From the line that contains "left elbow: (985, 633)" to the last line of the data, every line is to be transcribed exactly; no other line is to be included.

▶ [Information provided]:
· · · ·

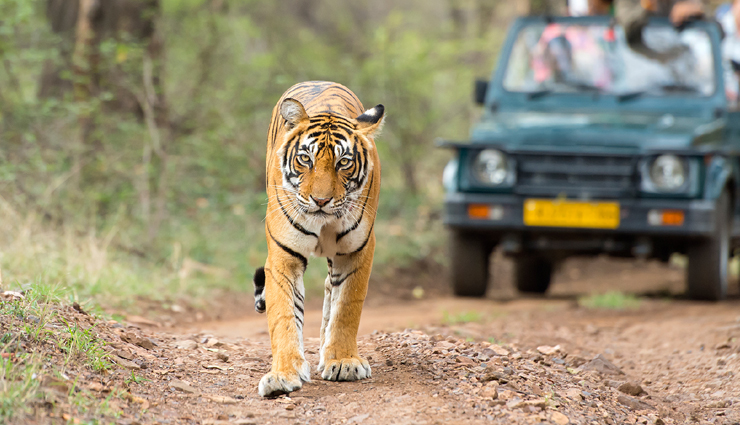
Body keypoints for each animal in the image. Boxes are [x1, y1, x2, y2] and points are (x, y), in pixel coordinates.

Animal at [252, 81, 384, 397]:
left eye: (343, 162)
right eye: (305, 159)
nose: (321, 201)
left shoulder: (357, 251)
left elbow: (346, 307)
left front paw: (343, 361)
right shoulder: (283, 256)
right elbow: (284, 315)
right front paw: (283, 375)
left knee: (330, 291)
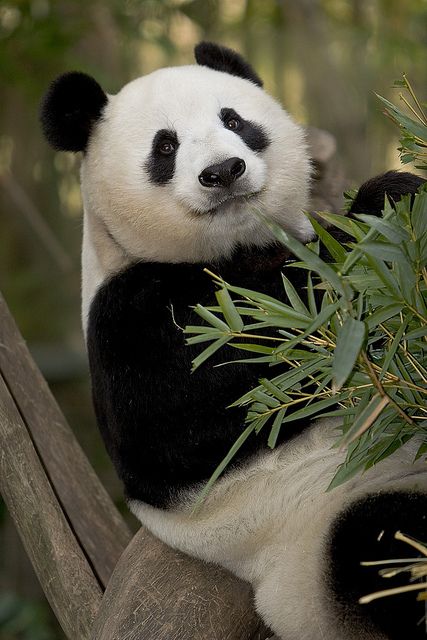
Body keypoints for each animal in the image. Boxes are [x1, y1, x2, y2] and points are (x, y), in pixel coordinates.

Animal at [41, 42, 427, 636]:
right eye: (166, 146)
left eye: (234, 121)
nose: (223, 171)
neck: (236, 248)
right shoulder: (125, 315)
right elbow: (201, 398)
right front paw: (382, 207)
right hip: (324, 532)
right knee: (382, 552)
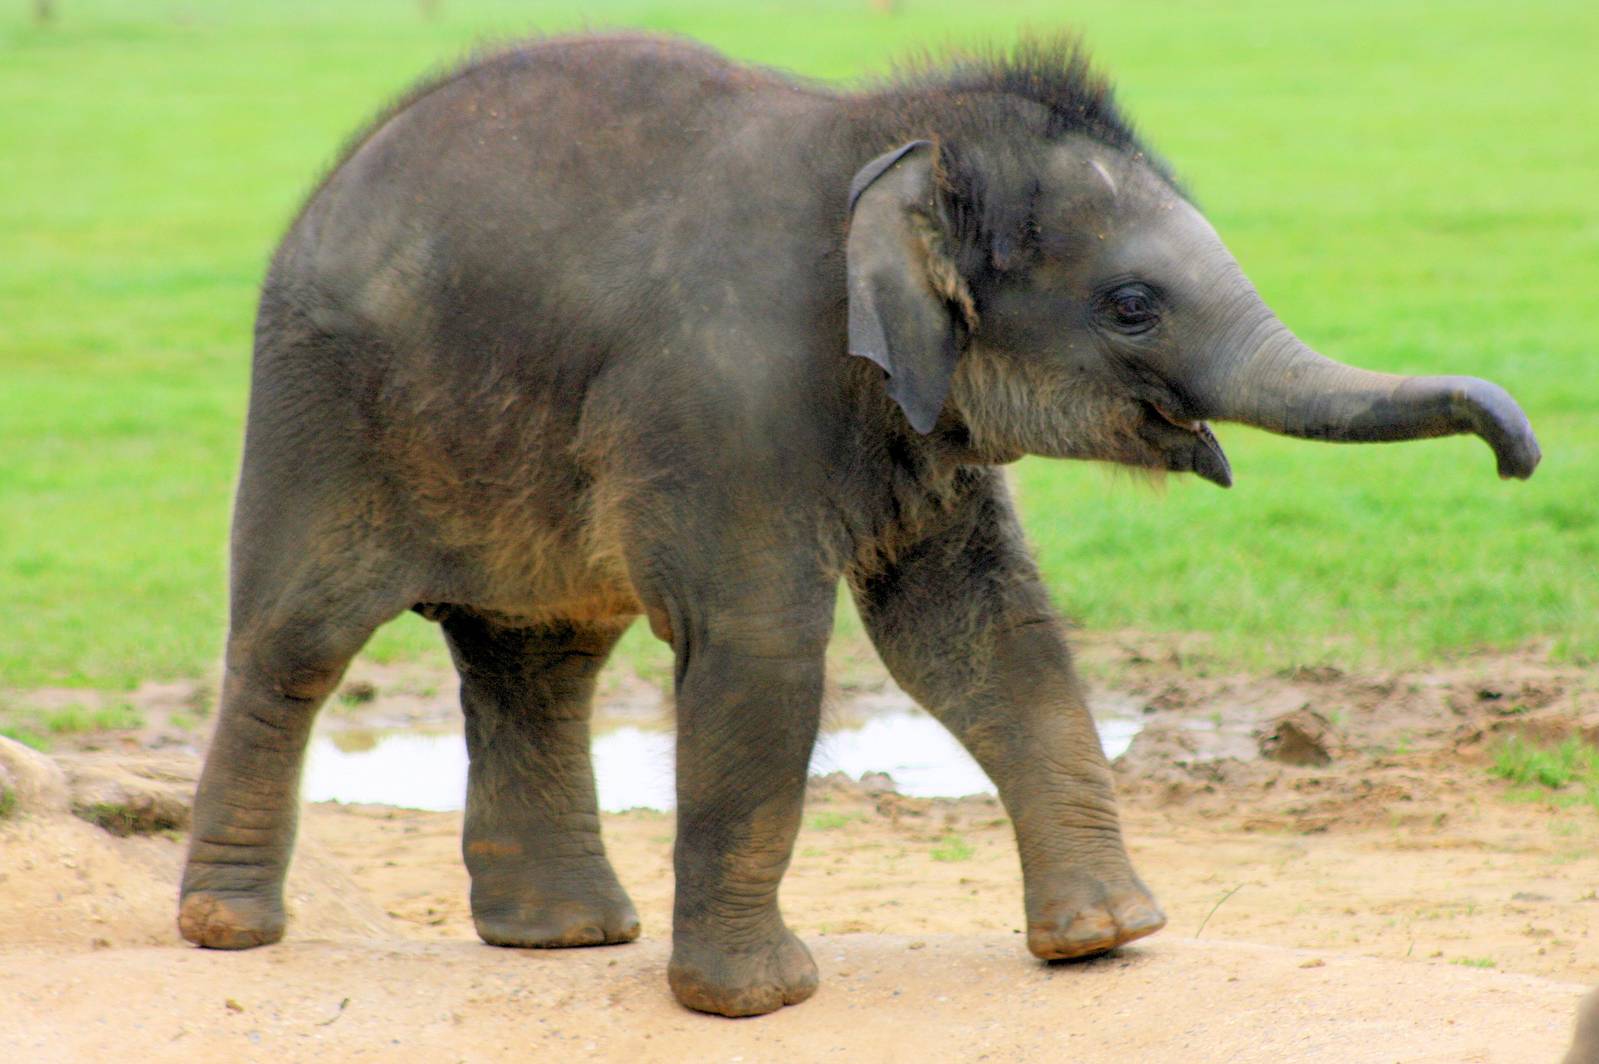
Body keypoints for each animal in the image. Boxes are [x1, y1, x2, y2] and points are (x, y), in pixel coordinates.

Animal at [178, 33, 1540, 1017]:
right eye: (1133, 305)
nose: (1520, 454)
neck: (892, 139)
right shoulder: (728, 395)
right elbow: (766, 651)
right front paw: (758, 1003)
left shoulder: (918, 412)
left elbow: (985, 633)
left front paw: (1106, 940)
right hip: (317, 411)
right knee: (297, 644)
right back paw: (231, 930)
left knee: (539, 658)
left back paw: (565, 937)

· · · ·

▶ [Task output]:
left elbow: (985, 633)
left front paw: (1106, 940)
right hip: (317, 411)
right knee: (297, 644)
right back paw: (231, 930)
left knee: (539, 658)
left back paw: (565, 937)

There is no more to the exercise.